For me, the expensive gas prices, give me an excuse to double check myself when buying something….or my wife. It shouldn’t really matter for $5 extra at the pump, but really all the talk and the psychological $4/gallon level has me thinking about my spending a little more.

Mister Lauren Davidson

April 11th, 2011
9:06 am

whatever can get americans from spending to saving, i’m all for it!! it seems like 8 of the Dirty Dozen have to do with oil prices. no wonder it is the most relevant!

DW

April 11th, 2011
11:42 am

Its not the price of oil.. its the speed of the increase

atllaw191

April 11th, 2011
11:43 am

Absolutely do not go ANYWHERE on weekends (even tho I’d love to see my grandchildren), but I park it. I used to fill up the tank on $20, now its nearly $30 and if I don’t NEED IT, then it isn’t bought. Same for groceries – stopped buying all but NECESSITIES, no treats, no eating out (never did much of that), getting used to the longer length between haircuts and coloring (ugh)…but just not going anywhere I could see something that “before I saw it, I didn’t know I wanted it” mentality. Wish I lived closer “in” ’cause I’d be riding my bicycle..

The Anti-Gnostic

April 11th, 2011
11:48 am

1. A lot of people are still in firm denial of reality.
2. People equate cash flow with wealth.
3. The government is using every fiscal and monetary trick it can to keep asset values inflated.
4. The banks are playing ‘extend and pretend.’

Everything is in place for very sharp price increases in essential items. The economists will be crowing about how cheap iPads and ten-year old suburban McMansions are, but the average schlep is going to get hammered whenever he or she goes to the gas station or grocery store. In light of factors 1 thru 3 above, the American consumer will continue spending in a race to maintain his/her living standards. This is not a sustainable trend.

The Anti-Gnostic

April 11th, 2011
11:48 am

*1 thru 4 above

Wes Moss

April 11th, 2011
12:05 pm

atllaw191…those are serious cutbacks. It looks like the spending pinch has begun…
And DW, you are correct about the rate of increase. It does matter.

-- Tasks to perform --
1. Translate this sentence from the comments on gas prices into Spanish: "This is not a sustainable trend."
2. From the comments on gas prices, reproduce the part that opens with the words containing "whatever can get" and closes with "the most relevant!".
3. According to the comments on gas prices, how much did atllaw191 used to spend to fill up the tank?
The data that comes next is separate material, unrelated to the comments on gas prices.

Records excerpted from a collection

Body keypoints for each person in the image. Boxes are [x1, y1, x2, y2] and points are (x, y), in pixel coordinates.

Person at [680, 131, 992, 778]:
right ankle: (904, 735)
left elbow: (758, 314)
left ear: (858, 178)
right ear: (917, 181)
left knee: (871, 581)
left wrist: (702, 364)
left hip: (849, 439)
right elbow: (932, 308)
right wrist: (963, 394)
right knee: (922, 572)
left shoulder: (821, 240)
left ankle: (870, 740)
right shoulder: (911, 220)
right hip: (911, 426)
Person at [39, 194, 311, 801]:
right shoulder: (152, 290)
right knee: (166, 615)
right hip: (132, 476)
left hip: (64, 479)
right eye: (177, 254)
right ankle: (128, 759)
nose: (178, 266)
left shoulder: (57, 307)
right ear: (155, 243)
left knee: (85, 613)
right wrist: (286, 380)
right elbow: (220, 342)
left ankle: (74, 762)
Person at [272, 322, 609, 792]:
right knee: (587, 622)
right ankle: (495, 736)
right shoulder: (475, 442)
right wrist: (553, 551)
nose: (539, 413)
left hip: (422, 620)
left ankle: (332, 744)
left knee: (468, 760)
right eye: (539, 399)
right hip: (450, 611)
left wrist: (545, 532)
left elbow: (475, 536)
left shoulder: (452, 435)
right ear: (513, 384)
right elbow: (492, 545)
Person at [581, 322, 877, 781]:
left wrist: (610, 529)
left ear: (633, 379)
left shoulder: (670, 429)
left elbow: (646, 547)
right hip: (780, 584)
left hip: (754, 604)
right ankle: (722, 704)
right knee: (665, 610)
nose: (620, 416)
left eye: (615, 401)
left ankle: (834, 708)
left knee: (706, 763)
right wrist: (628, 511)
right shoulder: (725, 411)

-- Exercise solutions --
1. Esta no es una tendencia sostenible.

2.
whatever can get americans from spending to saving, i’m all for it!! it seems like 8 of the Dirty Dozen have to do with oil prices. no wonder it is the most relevant!

3. $20